Most of us usually listen to, or read content, and either agree or disagree with it. If we find something of value, we make a vague mental note to use it in our lives later. Most of these notes usually tend to get forgotten or lost by the wayside of life. The thing is, until what we learn is applied in the real world, it can’t be remembered and imbibed into who we are as a person.

But how do you apply long-term strategies you read about on say, entrepreneurship or finance in the next 5 seconds? How do you apply lessons on teenage parenting when your child is still a toddler? For that matter, how do you apply a lesson in a new kind of surgery sitting in the classroom when your residency is a long way away?

Interactive vs. Passive Engagement

Interactive learning is different from mere reading or listening to a video or podcast (or listening to a professor in the classroom).

You might have begun your reading or movie binges with fiction as a kid. Stories (unlike documentaries or non-fiction) start slow, they set the stage, introduce the characters, show friendships and enmities, and then insert a challenge to the hero/ heroine. Resolving this challenge then becomes the focal point of the story, ending in a happy or tragic climax (as your taste may be).

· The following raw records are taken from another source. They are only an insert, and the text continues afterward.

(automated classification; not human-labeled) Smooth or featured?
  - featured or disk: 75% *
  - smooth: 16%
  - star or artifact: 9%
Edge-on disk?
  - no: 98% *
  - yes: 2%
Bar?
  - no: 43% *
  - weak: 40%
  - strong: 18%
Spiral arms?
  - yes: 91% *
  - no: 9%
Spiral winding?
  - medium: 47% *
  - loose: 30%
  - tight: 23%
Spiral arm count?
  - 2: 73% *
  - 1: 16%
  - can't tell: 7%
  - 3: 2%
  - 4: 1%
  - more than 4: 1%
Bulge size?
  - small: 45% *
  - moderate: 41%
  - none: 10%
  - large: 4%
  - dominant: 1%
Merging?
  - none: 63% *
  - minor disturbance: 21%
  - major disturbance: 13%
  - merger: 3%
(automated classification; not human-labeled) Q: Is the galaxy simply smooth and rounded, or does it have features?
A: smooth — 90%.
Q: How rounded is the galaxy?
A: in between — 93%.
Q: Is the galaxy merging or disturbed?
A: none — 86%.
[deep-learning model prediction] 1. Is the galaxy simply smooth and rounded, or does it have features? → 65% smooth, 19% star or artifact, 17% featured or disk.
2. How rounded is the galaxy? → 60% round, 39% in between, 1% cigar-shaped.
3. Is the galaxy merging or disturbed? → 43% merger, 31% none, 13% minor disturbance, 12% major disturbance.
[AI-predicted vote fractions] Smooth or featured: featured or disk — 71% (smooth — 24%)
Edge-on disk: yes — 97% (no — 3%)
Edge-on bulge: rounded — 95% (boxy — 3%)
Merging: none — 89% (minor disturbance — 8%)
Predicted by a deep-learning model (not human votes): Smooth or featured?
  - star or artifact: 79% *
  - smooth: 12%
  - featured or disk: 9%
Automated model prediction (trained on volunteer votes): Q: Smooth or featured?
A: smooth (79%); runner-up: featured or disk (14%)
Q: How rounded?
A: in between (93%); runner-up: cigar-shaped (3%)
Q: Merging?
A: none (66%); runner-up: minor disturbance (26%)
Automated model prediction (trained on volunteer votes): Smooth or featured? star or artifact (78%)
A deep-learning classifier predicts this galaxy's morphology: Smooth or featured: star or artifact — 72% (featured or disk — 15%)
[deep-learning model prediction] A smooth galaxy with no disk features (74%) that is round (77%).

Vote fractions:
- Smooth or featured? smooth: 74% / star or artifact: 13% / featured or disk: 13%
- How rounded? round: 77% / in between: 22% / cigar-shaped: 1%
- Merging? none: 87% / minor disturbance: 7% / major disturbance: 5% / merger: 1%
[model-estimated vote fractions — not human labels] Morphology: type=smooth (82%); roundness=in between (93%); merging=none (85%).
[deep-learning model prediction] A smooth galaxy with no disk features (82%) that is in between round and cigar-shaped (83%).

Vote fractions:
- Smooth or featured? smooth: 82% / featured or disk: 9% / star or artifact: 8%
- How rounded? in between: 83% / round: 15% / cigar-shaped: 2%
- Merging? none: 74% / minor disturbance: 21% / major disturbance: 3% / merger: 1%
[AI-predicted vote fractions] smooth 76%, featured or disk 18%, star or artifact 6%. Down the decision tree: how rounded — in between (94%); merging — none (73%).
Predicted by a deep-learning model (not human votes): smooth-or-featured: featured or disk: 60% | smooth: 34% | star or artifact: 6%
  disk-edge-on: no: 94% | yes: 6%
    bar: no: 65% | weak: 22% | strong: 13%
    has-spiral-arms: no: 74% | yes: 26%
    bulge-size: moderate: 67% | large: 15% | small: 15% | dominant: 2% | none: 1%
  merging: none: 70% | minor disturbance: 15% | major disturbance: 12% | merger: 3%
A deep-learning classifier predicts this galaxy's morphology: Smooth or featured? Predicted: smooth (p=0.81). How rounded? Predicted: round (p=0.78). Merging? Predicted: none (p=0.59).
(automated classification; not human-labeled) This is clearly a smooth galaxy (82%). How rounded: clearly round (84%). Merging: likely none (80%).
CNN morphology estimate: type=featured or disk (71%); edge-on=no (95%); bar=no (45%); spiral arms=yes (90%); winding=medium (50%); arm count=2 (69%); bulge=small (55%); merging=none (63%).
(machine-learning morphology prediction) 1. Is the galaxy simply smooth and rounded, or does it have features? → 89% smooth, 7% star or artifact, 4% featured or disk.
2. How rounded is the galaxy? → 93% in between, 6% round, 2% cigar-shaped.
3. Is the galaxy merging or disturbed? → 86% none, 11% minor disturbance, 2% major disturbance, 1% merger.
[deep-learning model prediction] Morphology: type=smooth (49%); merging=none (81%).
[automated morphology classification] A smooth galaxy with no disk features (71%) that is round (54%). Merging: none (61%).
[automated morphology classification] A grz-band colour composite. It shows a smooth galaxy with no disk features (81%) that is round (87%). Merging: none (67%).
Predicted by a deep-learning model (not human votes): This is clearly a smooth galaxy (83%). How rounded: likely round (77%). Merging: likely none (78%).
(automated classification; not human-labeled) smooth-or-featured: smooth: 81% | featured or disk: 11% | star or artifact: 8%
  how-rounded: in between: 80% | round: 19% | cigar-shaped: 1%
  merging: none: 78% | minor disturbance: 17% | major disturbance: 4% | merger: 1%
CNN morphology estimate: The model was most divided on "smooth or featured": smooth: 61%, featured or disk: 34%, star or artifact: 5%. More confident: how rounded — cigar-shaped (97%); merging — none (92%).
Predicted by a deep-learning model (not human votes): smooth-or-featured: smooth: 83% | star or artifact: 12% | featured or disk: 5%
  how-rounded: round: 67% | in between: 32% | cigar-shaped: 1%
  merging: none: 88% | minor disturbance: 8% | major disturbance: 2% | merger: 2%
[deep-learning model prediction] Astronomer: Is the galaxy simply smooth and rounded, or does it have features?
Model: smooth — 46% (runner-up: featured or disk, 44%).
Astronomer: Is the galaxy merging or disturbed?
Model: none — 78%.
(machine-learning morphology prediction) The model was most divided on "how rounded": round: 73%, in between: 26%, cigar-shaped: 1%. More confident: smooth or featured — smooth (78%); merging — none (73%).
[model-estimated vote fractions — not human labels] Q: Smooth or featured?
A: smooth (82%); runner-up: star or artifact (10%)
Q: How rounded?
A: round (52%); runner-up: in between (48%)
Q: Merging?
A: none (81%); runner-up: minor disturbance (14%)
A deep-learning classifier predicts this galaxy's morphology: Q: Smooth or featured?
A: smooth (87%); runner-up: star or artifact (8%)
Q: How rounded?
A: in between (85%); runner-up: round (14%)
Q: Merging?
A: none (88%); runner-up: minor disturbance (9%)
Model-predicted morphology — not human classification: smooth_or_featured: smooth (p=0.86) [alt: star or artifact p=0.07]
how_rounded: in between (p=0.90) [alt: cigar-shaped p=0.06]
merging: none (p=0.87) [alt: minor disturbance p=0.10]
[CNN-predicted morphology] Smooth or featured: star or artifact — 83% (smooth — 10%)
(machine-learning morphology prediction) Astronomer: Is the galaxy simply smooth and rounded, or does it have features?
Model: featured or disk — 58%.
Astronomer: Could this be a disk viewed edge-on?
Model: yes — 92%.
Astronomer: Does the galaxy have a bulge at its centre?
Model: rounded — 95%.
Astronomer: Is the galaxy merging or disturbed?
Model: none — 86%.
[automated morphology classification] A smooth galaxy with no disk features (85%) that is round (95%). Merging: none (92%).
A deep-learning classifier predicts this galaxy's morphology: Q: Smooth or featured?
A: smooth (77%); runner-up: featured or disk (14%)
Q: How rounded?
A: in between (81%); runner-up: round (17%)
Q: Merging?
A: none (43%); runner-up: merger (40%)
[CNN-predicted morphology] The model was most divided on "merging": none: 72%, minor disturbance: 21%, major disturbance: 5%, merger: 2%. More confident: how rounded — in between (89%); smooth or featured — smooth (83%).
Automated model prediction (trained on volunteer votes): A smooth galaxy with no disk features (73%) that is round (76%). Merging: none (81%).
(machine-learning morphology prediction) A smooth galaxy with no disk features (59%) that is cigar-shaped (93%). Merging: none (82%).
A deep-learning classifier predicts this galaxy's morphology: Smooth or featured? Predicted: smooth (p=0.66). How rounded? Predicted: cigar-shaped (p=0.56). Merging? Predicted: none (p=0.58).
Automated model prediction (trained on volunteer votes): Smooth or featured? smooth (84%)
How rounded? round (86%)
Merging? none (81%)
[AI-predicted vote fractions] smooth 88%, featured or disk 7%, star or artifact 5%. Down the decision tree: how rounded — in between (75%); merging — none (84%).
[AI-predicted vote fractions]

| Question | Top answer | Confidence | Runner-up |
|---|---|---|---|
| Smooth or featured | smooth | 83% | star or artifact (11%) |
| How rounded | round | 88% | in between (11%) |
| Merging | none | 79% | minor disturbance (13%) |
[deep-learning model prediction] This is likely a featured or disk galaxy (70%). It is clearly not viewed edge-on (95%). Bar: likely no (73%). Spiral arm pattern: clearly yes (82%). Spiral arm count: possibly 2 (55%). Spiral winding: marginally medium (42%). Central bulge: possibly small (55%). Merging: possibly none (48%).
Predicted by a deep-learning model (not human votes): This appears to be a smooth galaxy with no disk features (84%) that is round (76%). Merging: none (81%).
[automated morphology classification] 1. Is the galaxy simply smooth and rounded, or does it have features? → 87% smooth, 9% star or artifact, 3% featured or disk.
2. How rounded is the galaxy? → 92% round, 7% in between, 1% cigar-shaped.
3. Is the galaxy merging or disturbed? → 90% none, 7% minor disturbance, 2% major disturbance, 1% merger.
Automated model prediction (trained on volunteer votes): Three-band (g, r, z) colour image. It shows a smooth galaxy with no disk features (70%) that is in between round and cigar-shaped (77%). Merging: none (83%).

You read stories to let go, to lose yourself in the moment. You are asking the author or film director to take you on a ride and in the process, you surrender your power to question what you see or experience (unless it is really atrocious). Consequently, there is little interaction — which is great for passive entertainment but ineffective when it comes to active learning.

Choosing what you learn

If you are reading or watching videos or listening to podcasts to learn or educate yourself, your approach should become interactive…and less passive. Stop reading or listening to every piece of content you come across — decide beforehand whether it will add value to your life. Given today’s information overload, this is essential — there are simply too many courses and programs out there, many of them with overlapping content, for you to go through them all.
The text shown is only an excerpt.